Byron Bradfute

No. 77
- Position: Offensive tackle

Personal information
- Born: December 12, 1937 Beeville, Texas, U.S.
- Died: October 30, 2020 (aged 82) New Braunfels, Texas, U.S.
- Listed height: 6 ft 3 in (1.91 m)
- Listed weight: 243 lb (110 kg)

Career information
- High school: A. C. Jones (TX)
- College: Southern Mississippi Abilene Christian
- AFL draft: 1960

Career history
- Dallas Cowboys (1960–1961);

Career statistics
- Games played: 17
- Stats at Pro Football Reference

= Byron Bradfute =

American football player (1937–2020)

Byron Gilbert Bradfute (December 12, 1937 – October 30, 2020) was an American football offensive tackle in the National Football League for the Dallas Cowboys. He played college football at the University of Southern Mississippi and Abilene Christian University.

==Early life==
Bradfute attended A. C. Jones High School, where he was a two-time All-district selection at tackle.

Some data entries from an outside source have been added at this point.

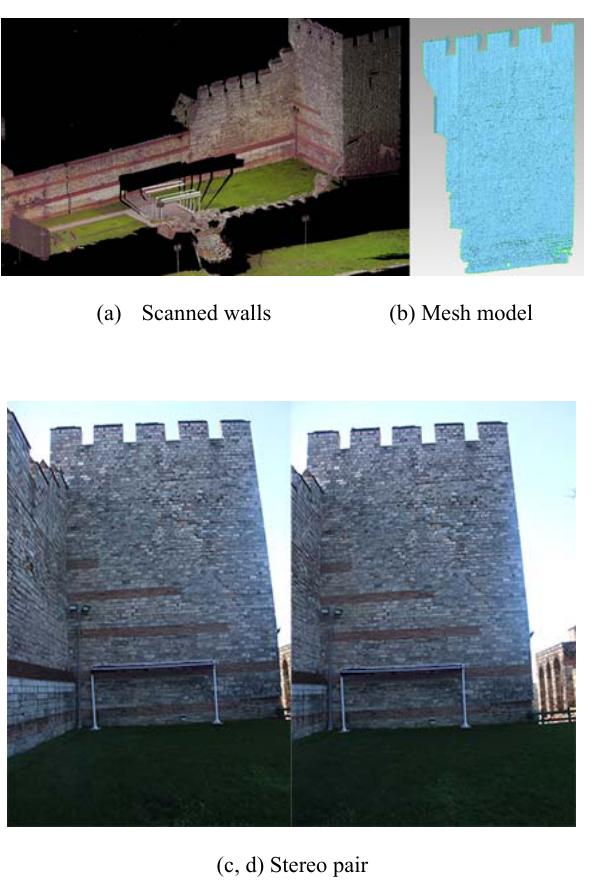
Figure-3 Scanned, mesh generated walls and stereo pair for photogrammetric evaluation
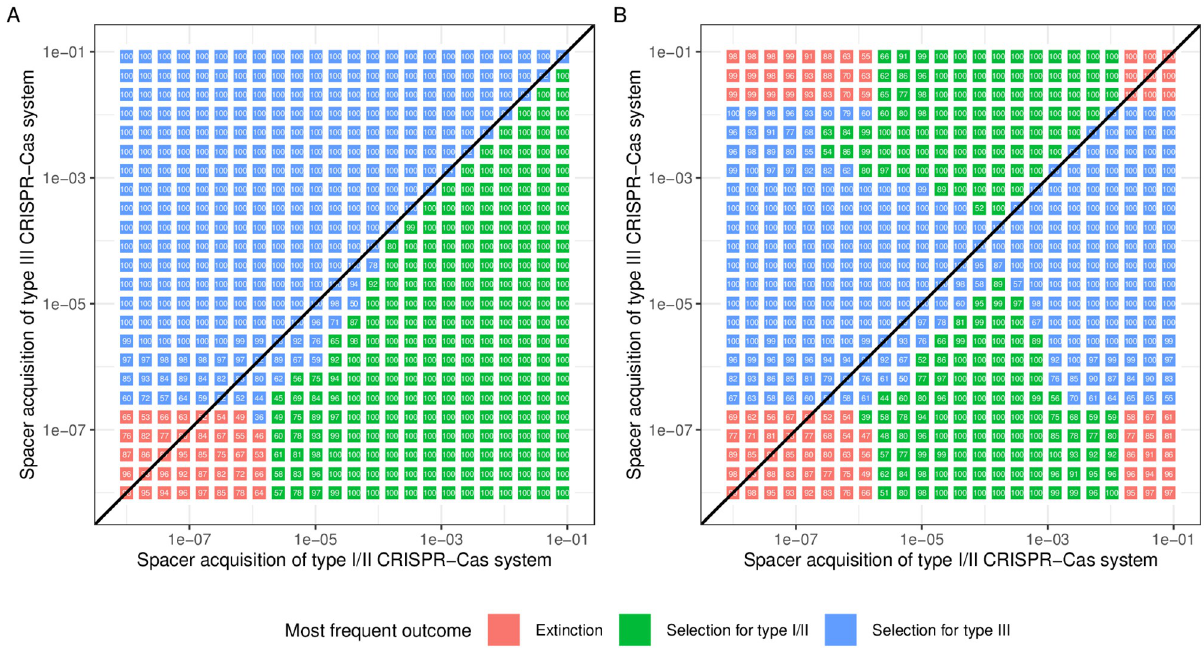
Fig 6. Competitions between type I/II and type III CRISPR-Cas systems. A population of two strains of susceptible bacteria, one carrying a type I/II CRISPR-Cas system and one carrying a type III CRISPR-Cas system, is infected by a virulent phage. For each pair of probability of acquisition, we simulated 100 outbreaks without A) or with B) autoimmunity-induced death (Propensity = 40). We report the most frequent outcome (Extinction of the two strains, Selection for type I/II or Selection for type III) and provide the number of simulations in which this outcome occurred (see numbers in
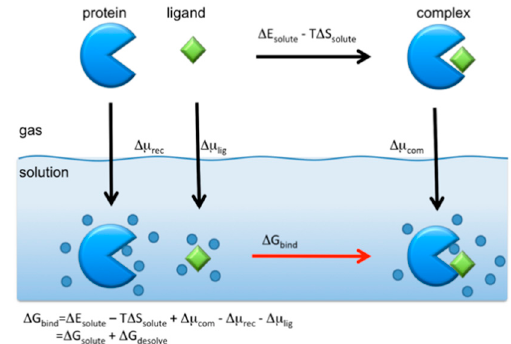
Figure 11. Standard thermodynamic cycle for the protein–ligand binding in aqueous solution. (The figure is reprinted from Ref. [16]. Copyright (2017) American Chemical Society.)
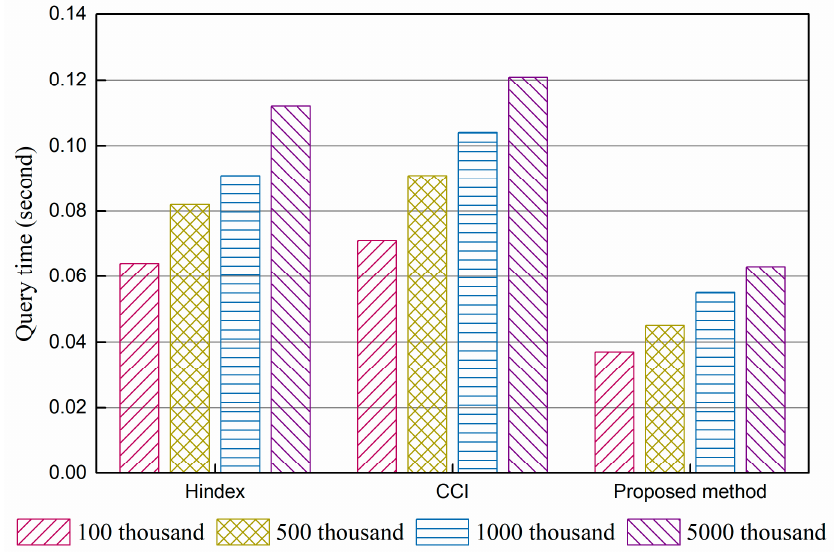
Figure 4. Results of a single-column query performance experiment.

Bradfute accepted a scholarship from Abilene Christian University. As a junior, he was thrown out of the team for drinking beer. Bradfute finished his senior season at the University of Southern Mississippi.

==Professional career==
Bradfute was selected by the Los Angeles Chargers in the 1960 AFL draft, but instead chose to sign with the NFL's Dallas Cowboys as a free agent.

Bradfute was a reserve offensive tackle and was a part of the franchise's inaugural season. The next year, he played in five games after suffering an injury. On July 29, 1962, Bradfute announced his retirement.

==Death==

Bradfute died from COVID-19 on October 30, 2020, amidst the COVID-19 pandemic in Texas.